Evaluating Alternatives

The second philosophical statement that defines evaluation presents it as the process of delineating, obtaining, and providing useful information for the purpose of selecting among alternatives. Thus it may not matter whether the program was efficiently conducted, effective, or had an impact on behavior or functions. Instead, the value of the evaluation is in its being able to compare one activity to another, one program to another, or one employee to another so that decisions can be made in the presence of empirically collected data. Search committees perform this kind of evaluation. In the course of their work, they describe job candidates' strengths, outline previous experiences, and acquire other useful information that makes it possible to choose among a number of candidates. A company planning to adopt and purchase a computer system will perform this kind of evaluation on all the systems it is considering. It will select the one that performs the best given the company's needs and resources.

Identifying Areas to Improve

Finally, there is a third way of defining evaluation as the identification of discrepancies between where a program is currently and where it would like to be. For example, an organization's marketing department may have as one of its goals at least one face-to-face visit with customers per year. Currently, its sales force sees fewer than half the customers in a year. Records of face-to-face calls indicate the discrepancy between where XYZ Corporation is currently and where the organization wants to be.

Personnel evaluations often take on this definition as well. A new employee's first evaluation may be an example of the first definition, that is, an evaluation against some minimal standard of performance. After this initial evaluation, certain performance goals are set for the employee, either mutually or by the supervisor or team. The next and all the subsequent evaluations of that employee are compared with those performance goals or standards. The discrepancies are identified and remediation strategies are developed.

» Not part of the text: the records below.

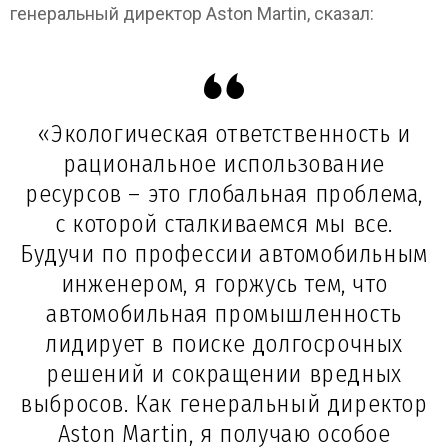
генеральный директор Aston Martin, сказал:
«Экологическая ответственность и
рациональное использование
ресурсов – это глобальная проблема,
с которой сталкиваемся мы все.
Будучи по профессии автомобильным
инженером, я горжусь тем, что
автомобильная промышленность
лидирует в поиске долгосрочных
решений и сокращении вредных
выбросов. Как генеральный директор
Aston Martin, я получаю особое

Each of the individuals identified here who have some interest in or ownership of the evaluation are stakeholders in the organization being evaluated. As such, they have a specific focus on what is evaluated and a particular expectation of how they might use evaluation results. Project directors and project managers might focus their attention on how efficiently the project activities are performed and the effectiveness of these activities in reaching predetermined goals and objectives. Project staff (teachers, trainers, counselors, human resource workers, line staff, and volunteers) might focus their attention on how effective the project activities have been in achieving the short-term objectives of their clients and the impact of the activities in sustaining long-term changes in the client. Parent institution administrators and management might focus their attention on the impact of project activities on any significant changes in how the organization functions and the fundamental products of the organization.

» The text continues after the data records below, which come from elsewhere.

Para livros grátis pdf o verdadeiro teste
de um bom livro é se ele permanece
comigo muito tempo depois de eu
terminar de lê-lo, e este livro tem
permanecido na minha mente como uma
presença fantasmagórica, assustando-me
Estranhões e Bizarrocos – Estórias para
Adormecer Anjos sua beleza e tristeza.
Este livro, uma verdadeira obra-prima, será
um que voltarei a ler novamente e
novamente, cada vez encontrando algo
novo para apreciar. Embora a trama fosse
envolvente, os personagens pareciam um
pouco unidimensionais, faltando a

Consequently, each of the stakeholders has specific responsibilities before, during, and after the evaluation. Project managers and directors need to determine what aspects of the project must be evaluated as stipulated by funding sources, accreditation requirements, or strategic plans. They also need to identify aspects of the project that should be evaluated to assist them in determining what (or who) is working, not working, no longer needed, and in need of updating. Also, it is usually their responsibility to appoint or hire the evaluator based upon that person's (or agency's) experience, capability, and reputation.

Project staff need to assist in helping the project managers and evaluator in identifying those aspects of the project that should be evaluated that would result in answers for them to improve their practice and product. Also, staff need to assist in data collection both during and after the project cycle to assure that data are collected in a consistent, rigorous, and relevant manner. They act as the reality filter for evaluators to communicate which data collection practices and instruments are realistic given the work being performed.

Organization administrators need to establish a credible atmosphere for the evaluation. They must communicate to all parties involved that the evaluation activities are meaningful, important, and necessary. This means that from the outset they have to get people to understand that the evaluation is not a punitive exercise, but one that will provide important insights to improving the operation of the organization. This sense of improvement must be maintained throughout the evaluation by informing those involved, making changes if activities have been identified as in need of change, and encouraging staff to use interim evaluation findings to improve their practice. At the end of the program cycle, they must use the evaluation findings to alter or maintain project operations, instead of just filing the report or forwarding it to the project sponsor.